Backcountry. Written and directed by Adam MacDonald. Starring Missy Peregrym, Jeff Roop and Eric Balfour. Rating: 8 (out of 10).
Weekend warriors contemplating an end-ofseason camping trip would do well to see Backcountry beforehand - then spring for an RV rental instead.
Adam MacDonald's first feature is an unexpectedly tense look at what happens when a romantic camping trip in Ontario's backcountry goes terribly wrong for a supposedly seasoned outdoorsman and his jittery girlfriend.
At first, Jenn and Alex (Missy Peregrym, Jeff Roop) appear to be the type of people who have it coming: Jenn's hair and makeup are ridiculous for an off-the-grid trip, Alex arrogantly refuses a map.
She's on her phone until the very last second and he badgered her into the trip in the first place: one last selfie and then they take off by canoe, without life jackets. By the 10-minute mark we're hoping something bad will happen.
But what? Should the couple fear the creepy park ranger (Nicholas Campbell) who warns them that their trail of choice is closed and that a hefty fine awaits if he catches them?
As the trail gets narrower and fellow campers become scarce, the twosome morphs into a reluctant threesome after Brad (Eric Balfour), a cocky Irishman who claims to be a for-hire backwoods guide, strides into their campsite with a bounty of fish and a really big knife. A pissing match between the boys ensues, revealing some of Alex's insecurities. Brad takes his sweet time vacating camp, and we suspect he'll be back. Is he the danger lurking in the dark woods?
Next, Jenn worries about bears. Alex dismisses her concerns, saying "we'll be lucky to see anything bigger than a chipmunk." After the couple stumbles across a bear bed, however, the film becomes the stuff of fairy-tale nightmares. (The two black bears who share credit as the one stalking our duo tear up the screen, so to speak, and do for the woods what Jaws did for the water.)
The couple becomes lost, dangerously so.
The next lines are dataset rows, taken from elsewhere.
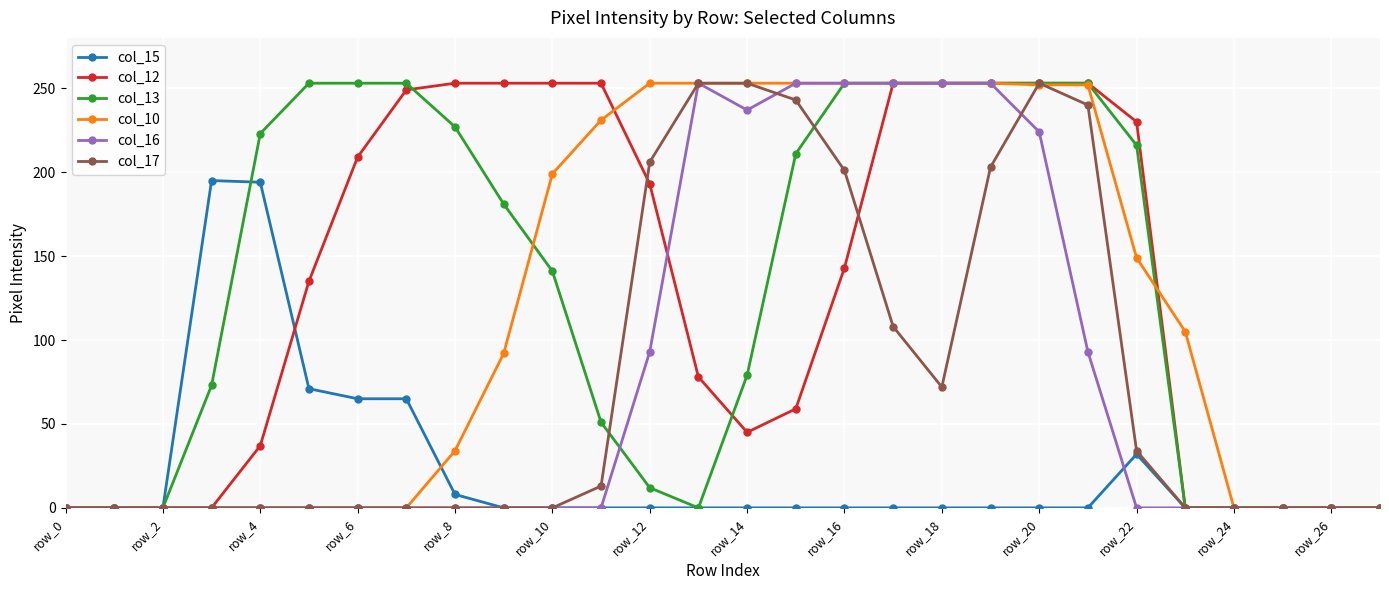

True or false: col_15 has more than 1 interior local peaks.

True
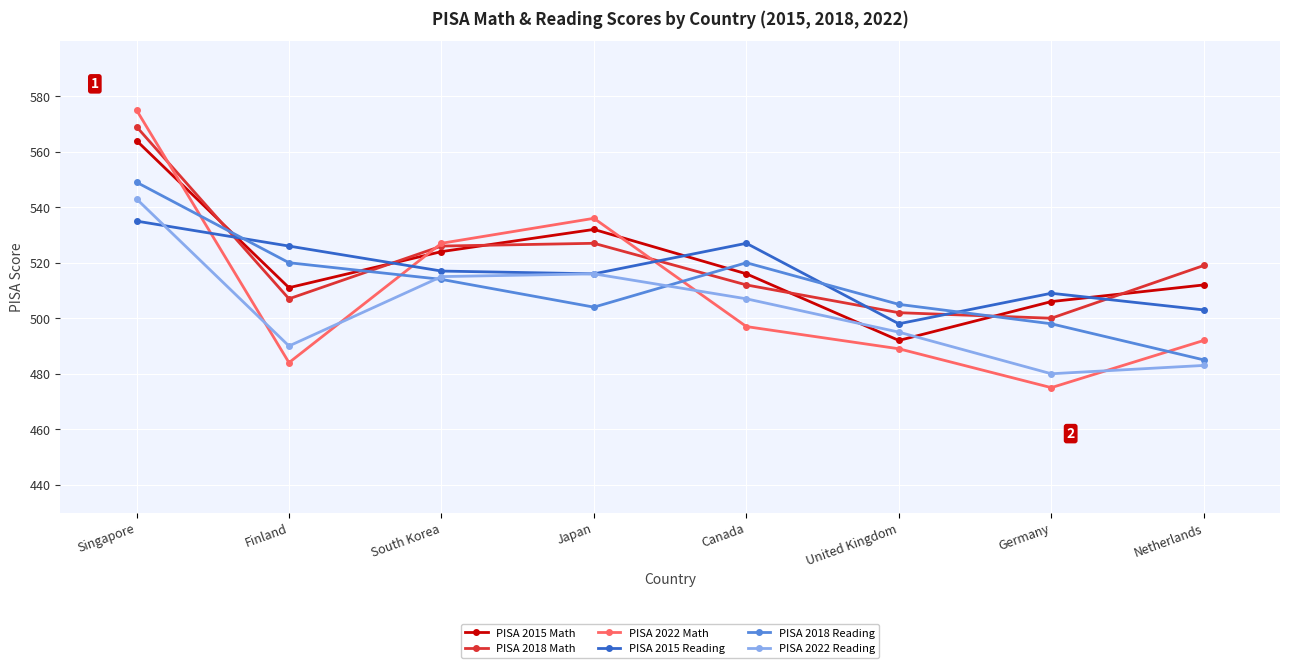

What is the difference between the PISA 2022 Math values at Japan and United Kingdom?

47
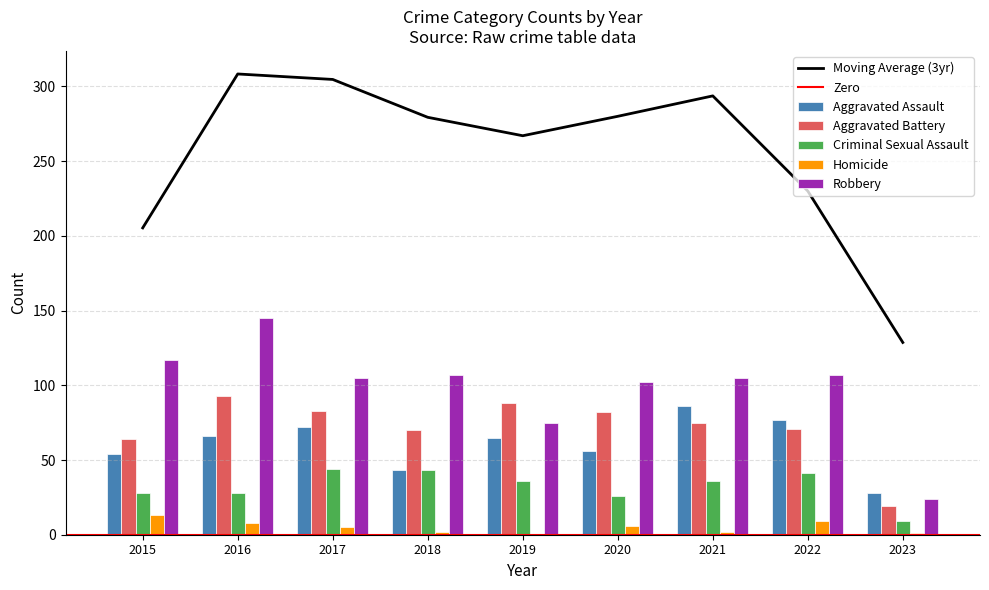

At which category does the chart reach its peak across all series?

2016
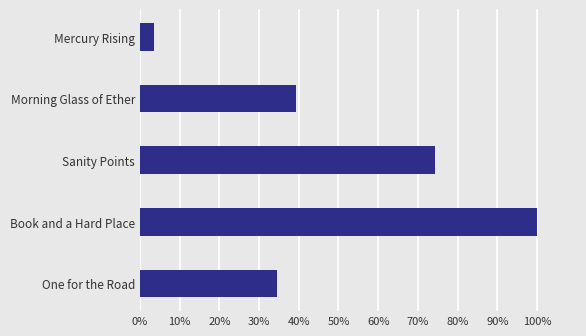

What is the maximum value shown in the chart?

1.0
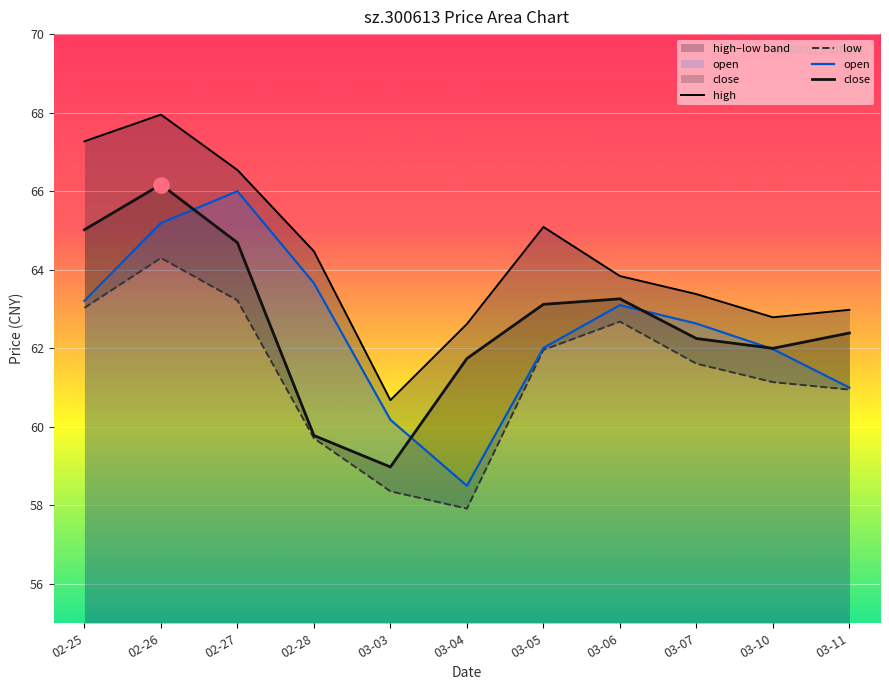

Which series contains the highest Y value?

high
MacDonald makes the most of snapping branches and night shadows to build tension as the couple's unknown predator closes in. "Let's get back in the tent," is their lame strategy, as if a thin layer of nylon is defense against anything.
Despite doing a few things right (like hoisting their food cache up a tree) Jenn and Alex do a lot wrong (no compass). But the number one failure on Jenn's part is not to have listened to her instincts in the first place, after her first "I want to go home" was swept aside.
The director knows that crisis tends to strip people down to basics, and honesty rolls out of our campers as soon as the danger rolls in. We suspected judgment would be meted out right from the get-go, as Jenn mulled over one of those dreaded rate-your-boyfriend quizzes during the car-ride up. Jenn's character defies our expectations by film's end; Peregrym (Rookie Blue) is compelling emotionally but also dives headlong into the physicality of her role, with breathless results.
Congrats to the makeup and effects departments, who have created perhaps the most disgusting bigtoenail moment ever, as well as a few others I won't mention.
Lascivious Irishmen, poor communication, lonely park rangers and bears: armed with these few devices MacDonald gamely shows us how a romantic camping trip gone wrong is no walk in the woods.